The ministry said one of the charred bodies had been identified as a local taxi driver but the badly burnt second body had not. It added that the purported passport holder was believed to have returned to Pakistan from Iran on May 21, the day of the drone strike targeting Mansour.

Photos of Muhammad's passport seen by Reuters show a passing resemblance to some of the old photos available of Mansour. "(Muhammad's) passport was bearing a valid Iranian visa," the Foreign Ministry said in a statement.

Mohammad Qasim, brother of the dead taxi driver, told Reuters his brother had picked up his passenger from Taftan, a town on the Iranian-Pakistani border.

If it is confirmed Mansour had traveled to Iran before his death, it would raise fresh questions about the Taliban's use of neighboring territories.

(Stored data entries)
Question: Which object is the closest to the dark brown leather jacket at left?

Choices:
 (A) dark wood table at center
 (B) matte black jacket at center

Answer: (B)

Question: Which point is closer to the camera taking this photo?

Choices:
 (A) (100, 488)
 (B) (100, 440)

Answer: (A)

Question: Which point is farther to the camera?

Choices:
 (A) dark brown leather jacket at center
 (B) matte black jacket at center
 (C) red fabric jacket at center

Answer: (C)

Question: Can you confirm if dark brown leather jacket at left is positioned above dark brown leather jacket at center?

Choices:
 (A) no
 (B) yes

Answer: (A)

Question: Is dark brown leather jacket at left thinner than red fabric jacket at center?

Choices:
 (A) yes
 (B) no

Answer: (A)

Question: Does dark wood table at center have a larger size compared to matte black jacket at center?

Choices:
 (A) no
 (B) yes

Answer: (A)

---

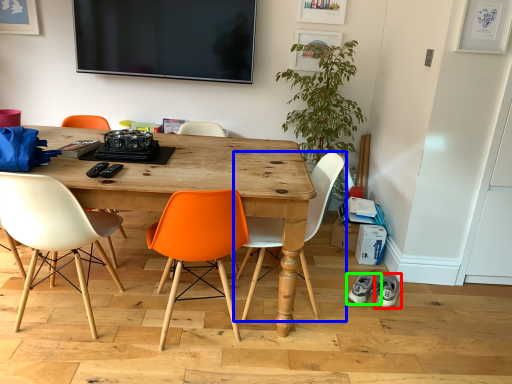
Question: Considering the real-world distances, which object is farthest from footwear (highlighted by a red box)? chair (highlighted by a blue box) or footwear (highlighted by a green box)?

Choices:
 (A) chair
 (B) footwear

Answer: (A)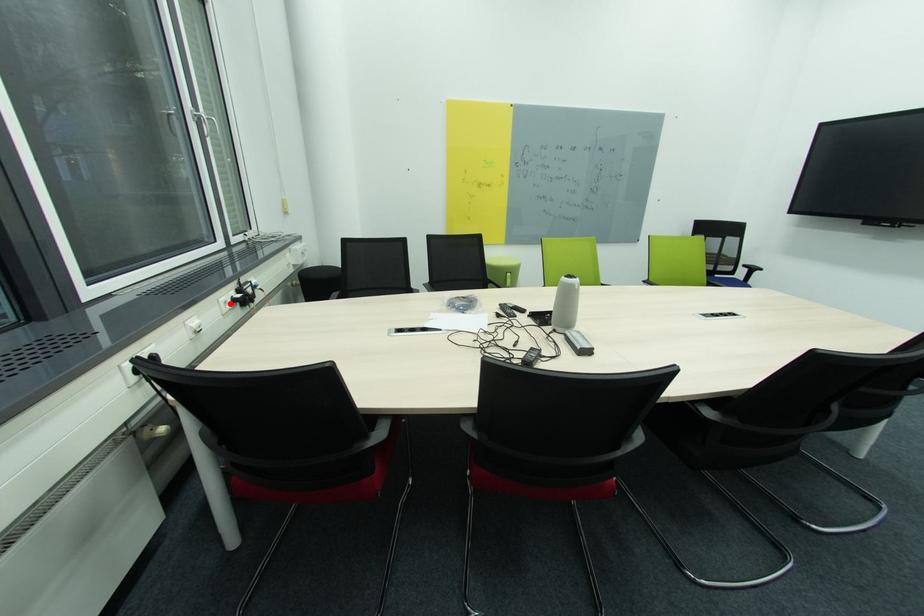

**WHAT THE EXERCISE ASKS:** Edit the news passage about Mansour's death, starting at "The ministry said" and ending at "of neighboring territories.", so that "taxi driver" becomes "cab driver". These rows come from a separate source.

**ANSWER AREA:**
The ministry said one of the charred bodies had been identified as a local cab driver but the badly burnt second body had not. It added that the purported passport holder was believed to have returned to Pakistan from Iran on May 21, the day of the drone strike targeting Mansour.

Photos of Muhammad's passport seen by Reuters show a passing resemblance to some of the old photos available of Mansour. "(Muhammad's) passport was bearing a valid Iranian visa," the Foreign Ministry said in a statement.

Mohammad Qasim, brother of the dead cab driver, told Reuters his brother had picked up his passenger from Taftan, a town on the Iranian-Pakistani border.

If it is confirmed Mansour had traveled to Iran before his death, it would raise fresh questions about the Taliban's use of neighboring territories.